Но потом Эмилия смотрит на другой портрет и приходит к выводу, что Паламон тоже прекрасен. Нет, сделать выбор выше ее сил.

«Серебряную монету...»

Тюремщик приводит врача к больной дочери. Бедняжка не может говорить ни о чем и ни о ком, кроме Паламона. Она убеждена, что Паламон мертв и что в загробном мире Дидона забудет Энея (см. в гл. 2: «Крепчайшим луком Купидона...») ради Паламона. Упоминание о Дидоне в этой пьесе — такой же анахронизм, как и в «Сне в летнюю ночь».

Кажется, девушка сама думает о смерти, которая позволит ей соединиться с Паламоном в загробном мире. Конечно, это потребует соблюдения определенных ритуалов:

Вы должны принести серебряную монету на кончике языка, а то вас не перевезут.

Акт IV, сцена 3, строки 19—21

Греки считали, что Харон, паромщик подземного царства, не перевезет душу через реку Стикс, пока ему не заплатят; для этой цели в рот каждому покойнику клали маленькую серебряную монету.

«...Срыванием цветов для Паламона»

Дочери тюремщика кажется, что все наладится, как только она окажется в Елисейских полях:

...мы, девушки, которых жизнь погибла, разбита на куски любовью, все придем туда и будем заниматься только срыванием цветов для Паламона. Я наберу для него букет...

Акт IV, сцена 3, строки 24—26

[В оригинале: «...рвать цветы с Прозерпиной. Тогда я наберу для Паламона букет...» — Е.К.]

Аид похитил Прозерпину, когда она рвала цветы, так что это занятие ей вполне подходит.

Выслушав этот бред, врач решает, что вылечить безумие девушки можно только одним способом — пусть она думает, что Паламон рядом. Поэтому он уговаривает Жениха сыграть роль Паламона и делать все, что от него потребуется. Жених соглашается, и Дочь тюремщика принимает его. Излечилась ли она — неизвестно, но для этой пары пьеса заканчивается счастливо.

«Алкид в сравненье с ним...»

Рыцарский турнир под предводительством Аркита и Паламона вот-вот начнется. В пятом акте Шекспир дает волю перу и жертвует всем в угоду зрелищности. Оба воина должны принести клятву богам. Аркит выбирает Марса (Ареса), бога войны, и получает обещание победы в виде короткого удара грома.

Паламон обращается не к Марсу, а к Венере, богине любви (по законам куртуазности это более правильный выбор), и тоже получает знак в виде музыки и появления голубей.

Эмилия молится девственной Диане (Артемиде) и просит даровать победу тому из рыцарей, кто ее больше любит.

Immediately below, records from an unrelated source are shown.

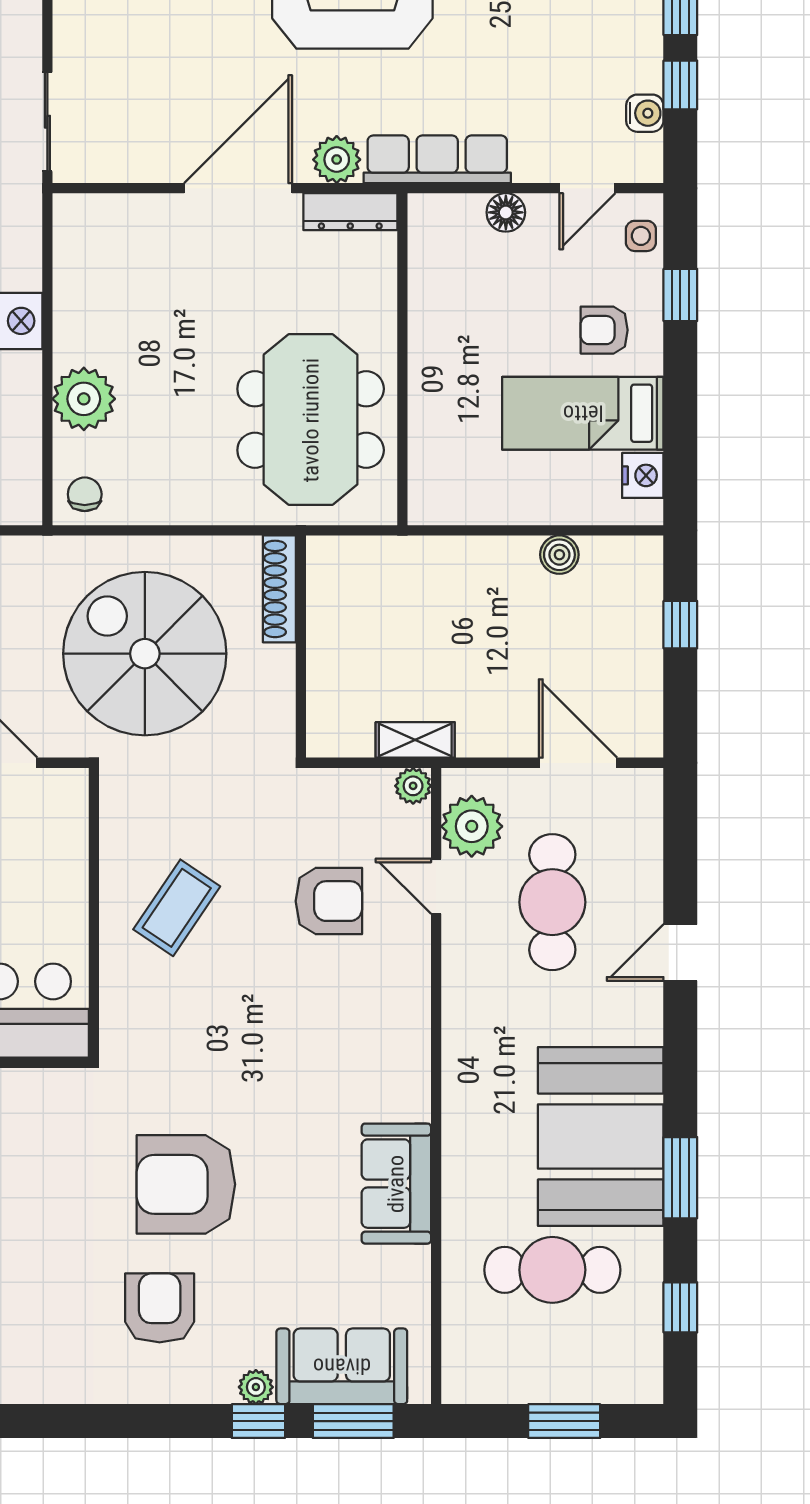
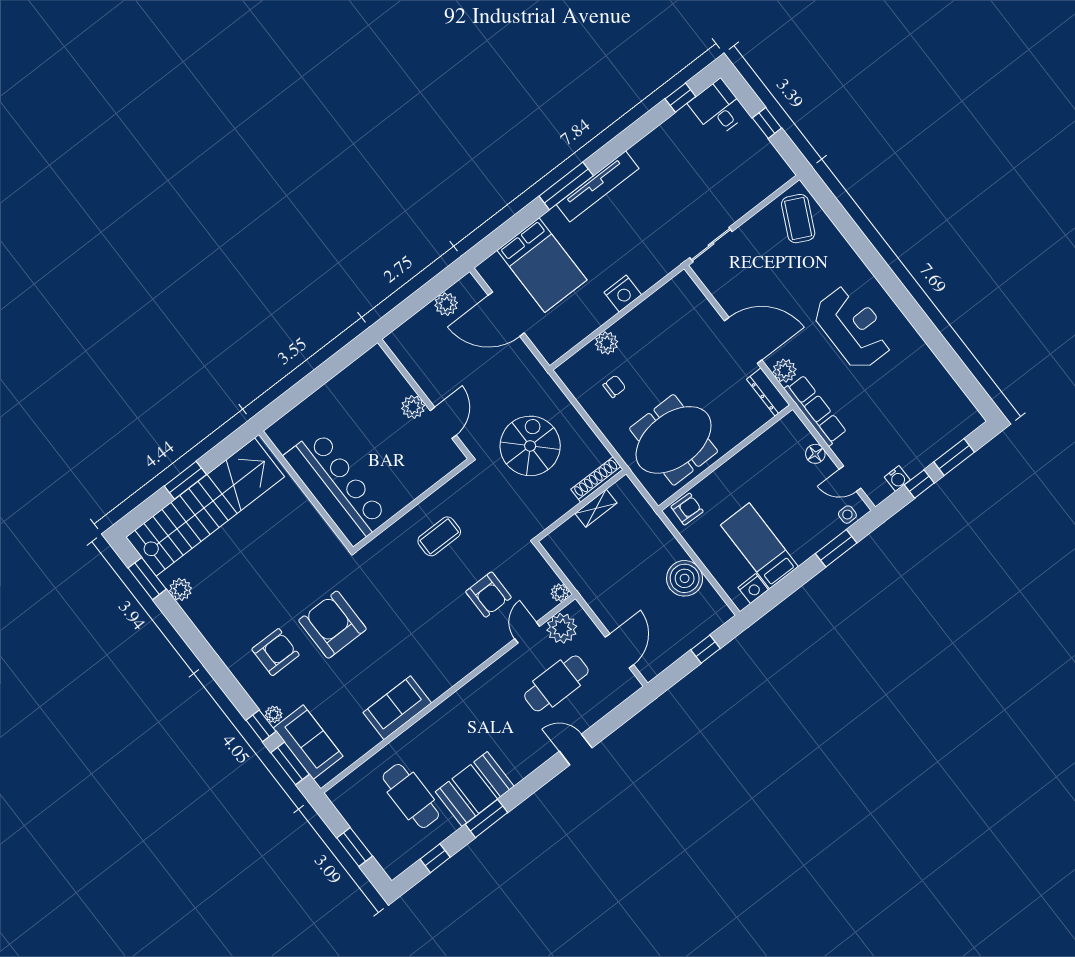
window: (680, 295) -> (836, 548), width x1.50
armchair: (604, 330) -> (687, 509), moved, turned 92
plant: (84, 399) -> (606, 343), width x0.73, depth x0.73
chair: (85, 494) -> (614, 386), moved
boiler: (559, 555) -> (685, 578), width x1.86, depth x1.86
spiral stairs: (145, 654) -> (530, 446), width x0.73, depth x0.73
shelving: (415, 740) -> (596, 508), moved, turned 90
coffee table: (177, 908) -> (439, 536), turned -34
booth: (601, 1137) -> (475, 789), width x0.73, depth x0.70

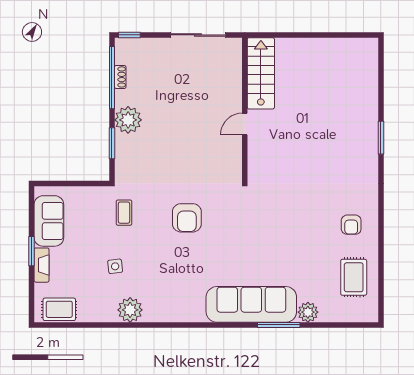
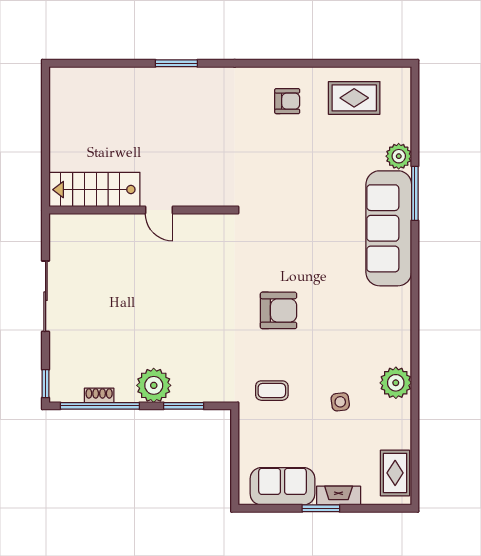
stairs: (261, 73) -> (94, 190), moved
wall: (245, 109) -> (140, 210), moved
door: (245, 124) -> (159, 210), moved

В ответ с куста падает роза.

Бой разгорается не на шутку, но проходит за кулисами. Сначала по доносящимся оттуда крикам зрители догадываются, что перевес на стороне Паламона, но в конце концов победу одерживает Аркит; Марс выполняет свое обещание.

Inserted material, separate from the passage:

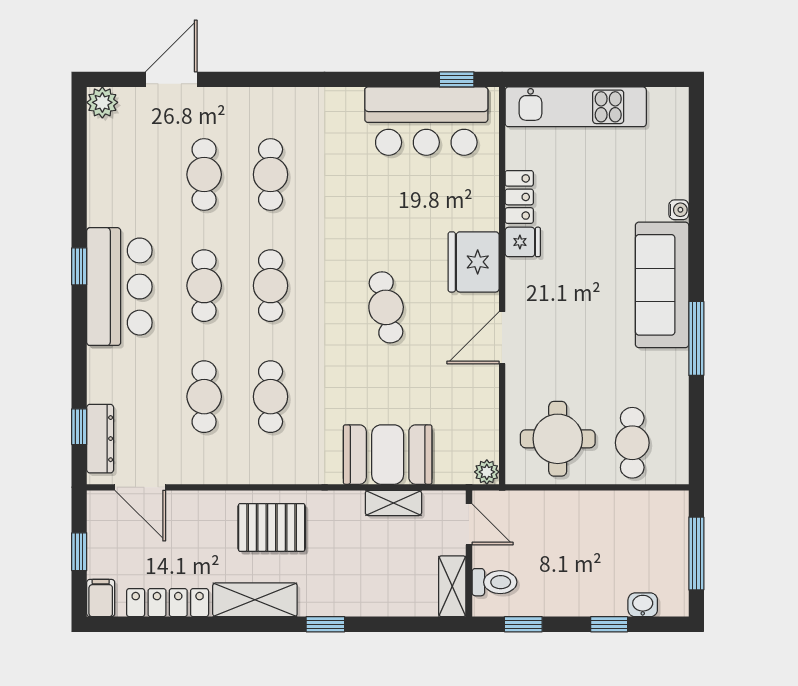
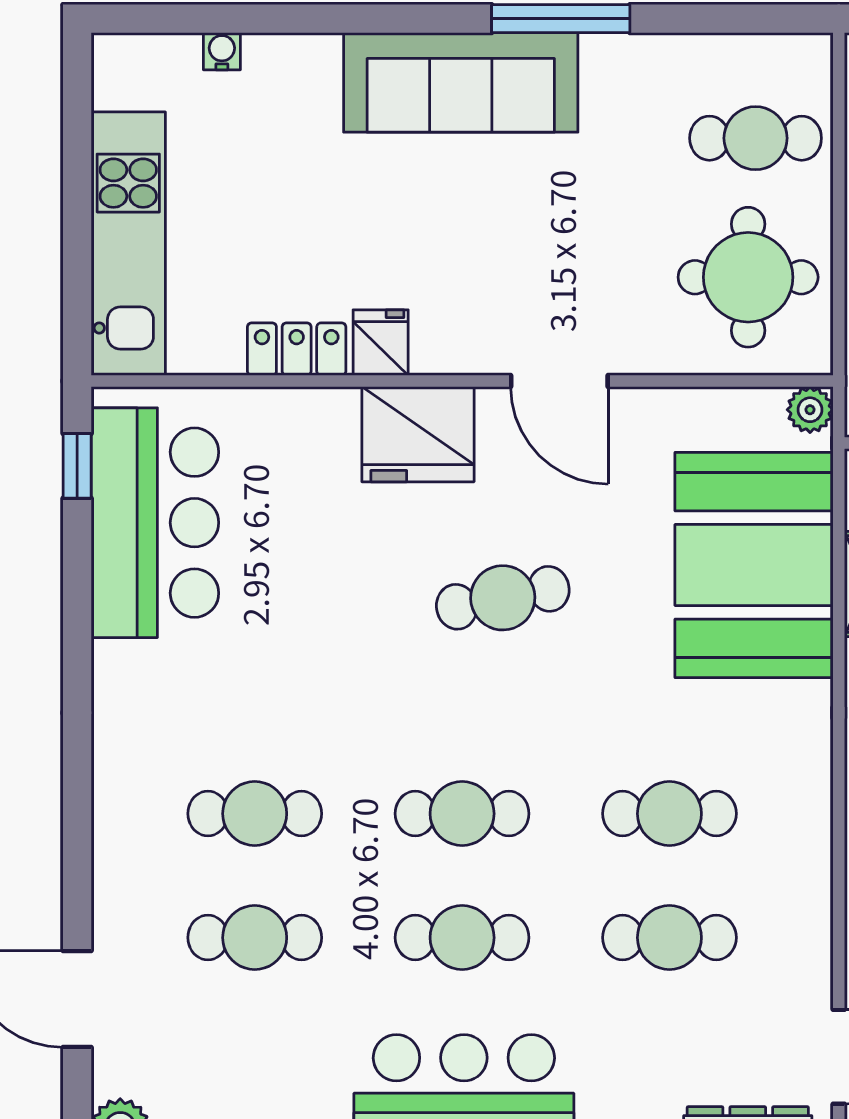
water cooler: (679, 210) -> (222, 51), moved
booth: (388, 455) -> (754, 565), width x1.36, depth x1.42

Тезей чрезвычайно восхищен обоими. Проигравший Паламон заслуживает его похвалу:

Я очарован
Так сильно им, что, кажется, Алкид
В сравненье с ним — кусок свинца простого.

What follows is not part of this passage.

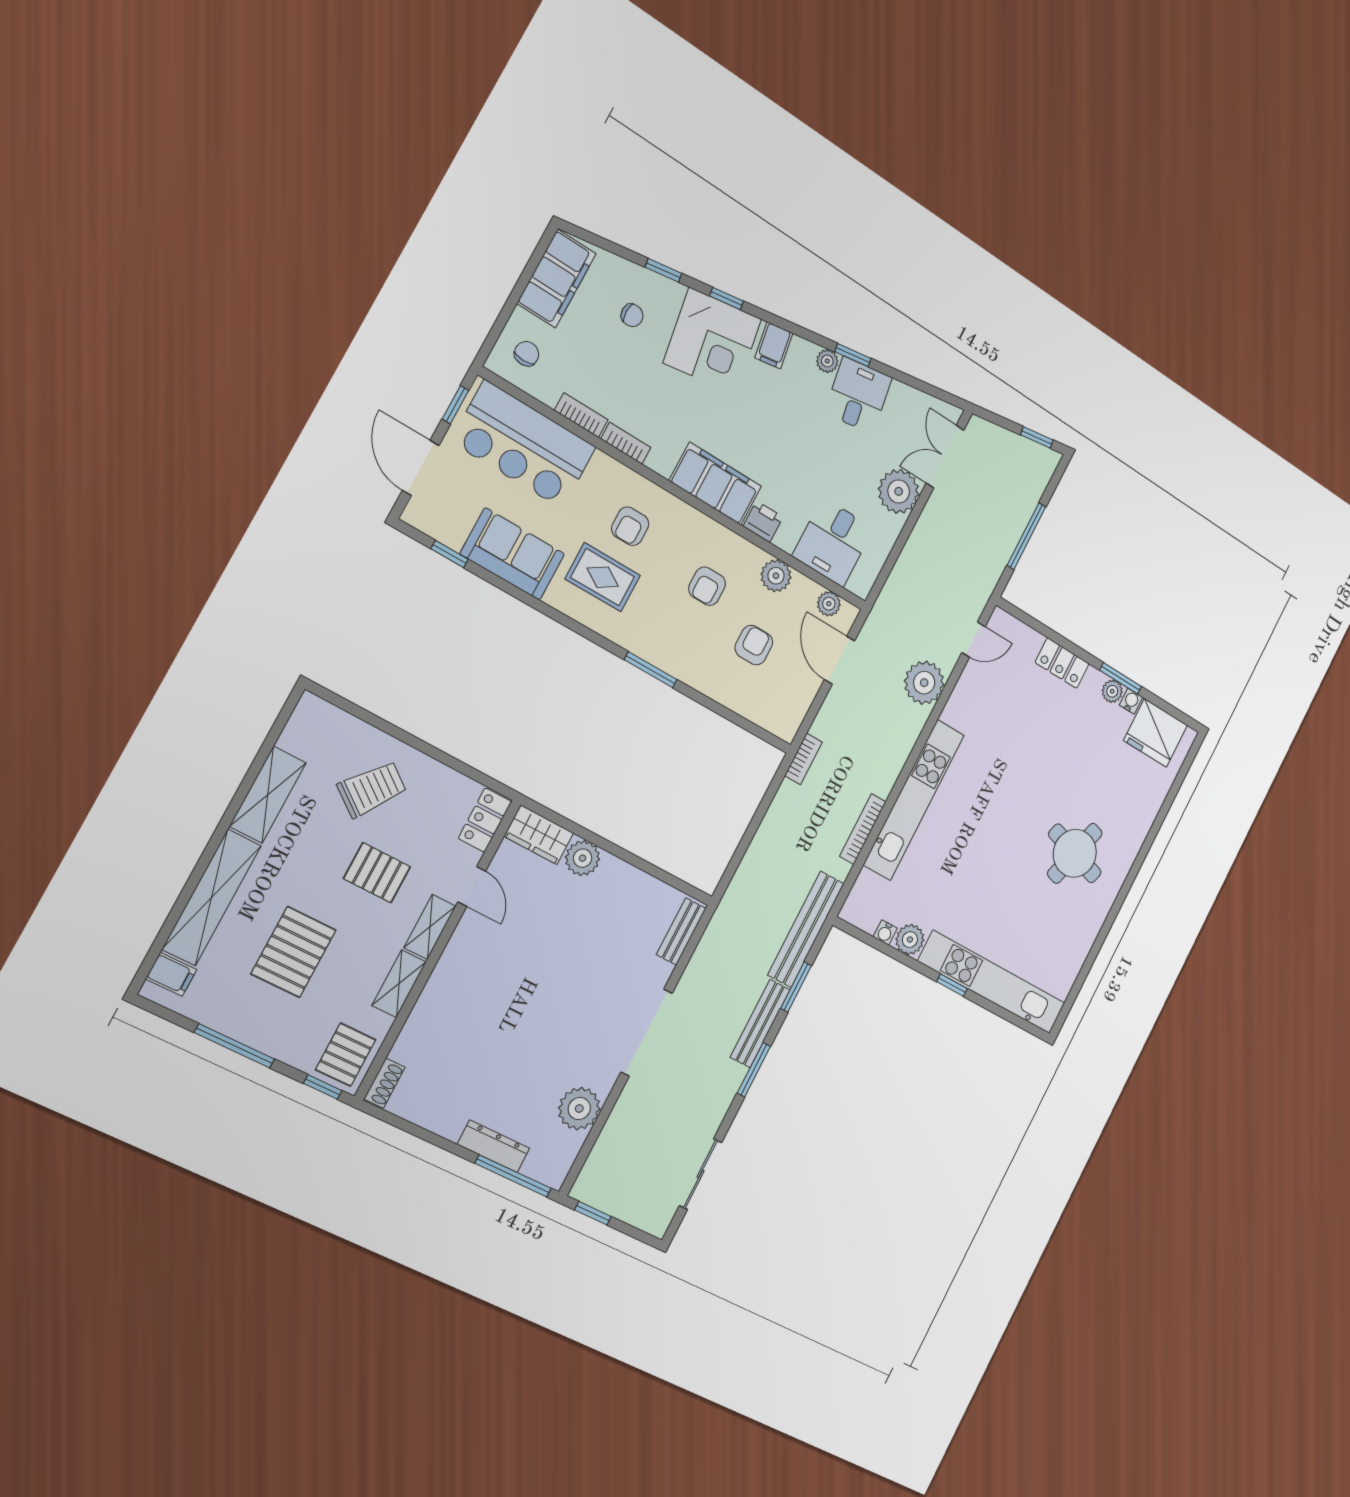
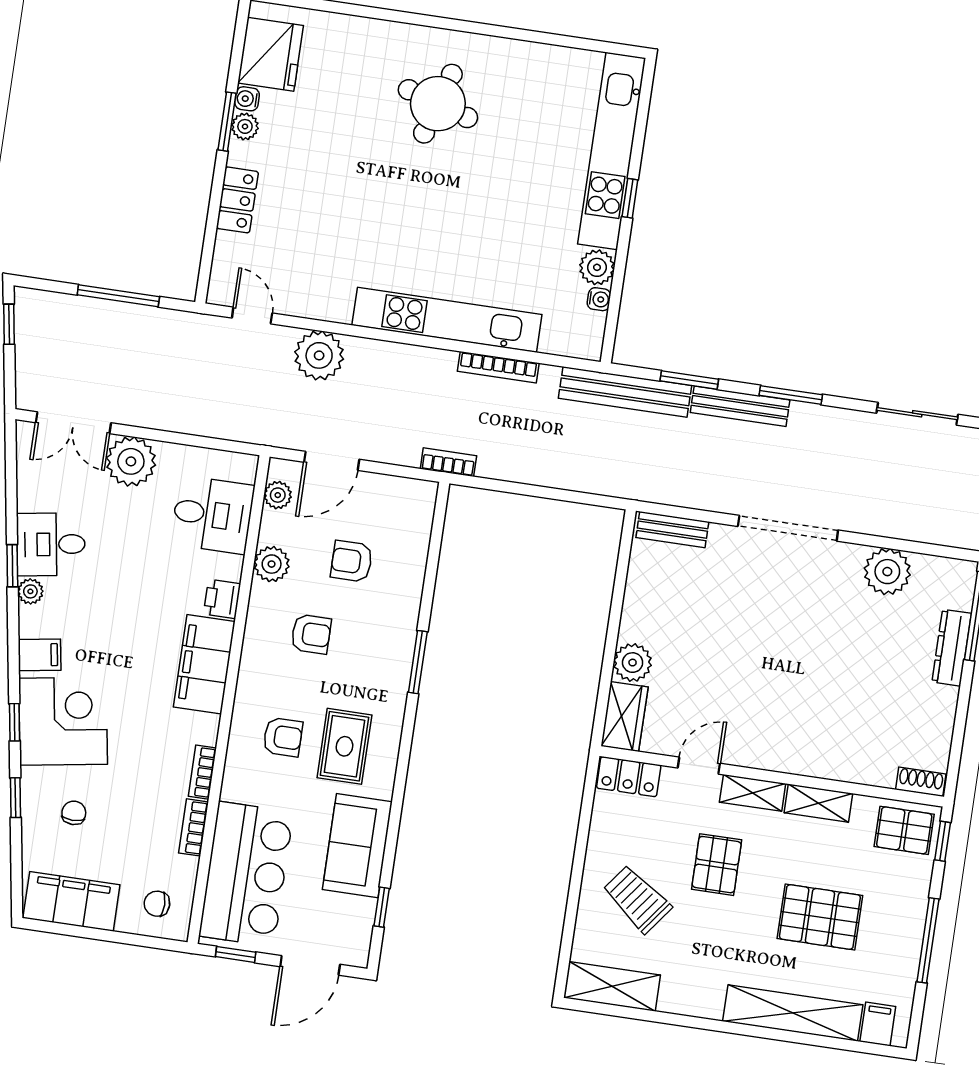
shelving: (268, 795) -> (612, 986), moved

      Акт V, сцена 3, строки 119—120

Чаще всего у греков было одно имя. Это неминуемо приводило к дублированию, и для определения личности приходилось добавлять к имени либо название родного города, либо имя отца. Про человека могли сказать «Диомед, сын Тидея» или просто «сын Тидея»; это тоже указывало на Диомеда. По-гречески «сын Тидея» — Тидид.

Называть Геркулеса по имени отца было бы затруднительно, так как его отцом был Юпитер, явившийся матери Геркулеса Алкмене в образе ее мужа Амфитриона. Поскольку Амфитрион был классическим рогоносцем, авторы мифов не могли назвать Геркулеса Амфитрионидом. Но выход из положения нашелся: Геркулеса наградили именем в честь деда, отца Амфитриона, которого звали Алкеем. Так он стал Алкидом.

В заключение следует сказать, что битву с помощью Марса выиграл Аркит, однако даму с помощью Венеры получил все же Паламон. Когда ликующий Аркит сел на коня, тот [согласно Чосеру, испуганный фурией, которую по просьбе Венеры вызвал из Аида Сатурн. — Е.К.], сбросил всадника, упал и придавил его. Аркита приносят на сцену, он умирает, успев передать свое право на Эмилию Паламону: Тезей подтверждает, что перед смертью Аркит все же признал, что Паламон первым увидел Эмилию.

Теперь все правила куртуазной любви соблюдены, и можно опустить занавес.